Los tres hombres seguían, a una decena de pasos, al resto de los nuevos habitantes de Nueva Berlín. Max centró la conversación en tratar de saber cómo era su comandante en jefe y sobre el funcionamiento y reglas de la base. De vez en cuando, miraba a Anke, solo la podía ver de espaldas. El resto del grupo mantenía conversaciones muy animadas, von Mansfeld entendía que todos estarían fascinados con los últimos acontecimientos. Pero Anke caminaba cabizbaja y en silencio.

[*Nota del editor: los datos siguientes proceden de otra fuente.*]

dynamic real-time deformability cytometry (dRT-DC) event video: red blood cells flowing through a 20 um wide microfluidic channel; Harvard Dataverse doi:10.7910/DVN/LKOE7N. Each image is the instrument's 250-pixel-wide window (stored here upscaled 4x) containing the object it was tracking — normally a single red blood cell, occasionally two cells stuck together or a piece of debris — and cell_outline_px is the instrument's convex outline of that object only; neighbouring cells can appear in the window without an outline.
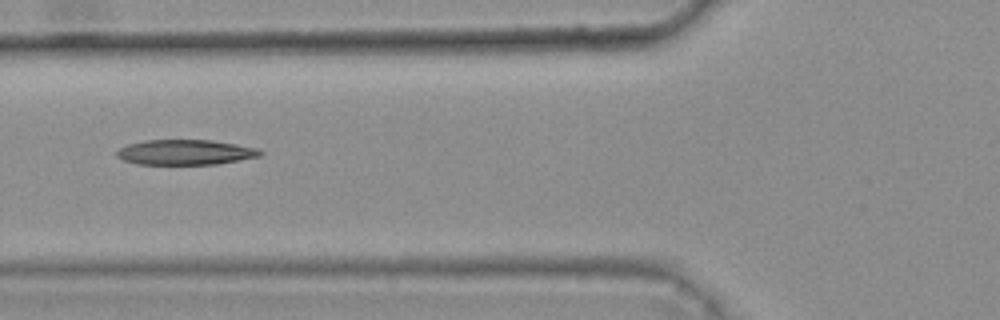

Un escalofrío recorrió la espalda de Max, algo no marchaba bien. Su instinto no solía fallar. Ensimismado en sus pensamientos y con la conversación con su ayudante y el profesor, no prestó atención a un grupo de científicos que transportaba una carretilla cargada de pequeñas cajas militares cuando estos pasaron a su lado. Tampoco se fijó en las advertencias y símbolos impresos sobre la madera:
Achtung !!
gefährlicheS Material!!
Xe—525
(¡¡Atención!! ¡¡Material peligroso!! XE—525)
Reglas
Ehrlichmann actuó de guía para toda la comitiva. El mayor les confirmó que el asentamiento, en realidad, constaba de dos complejos: el de la Luftwaffe, al que habían sido asignados, y la base secreta de U-Boots. El complejo A, donde se encontraban, se componía de más de ciento cincuenta kilómetros de galerías excavadas en la roca y en el hielo, a parte de la gruta principal que ya habían visto. El complejo B, de uso exclusivo de la Kriegsmarine y vedado para ellos, era más reducido, pero comparado con la mayor base naval alemana, resultaba gigantesco.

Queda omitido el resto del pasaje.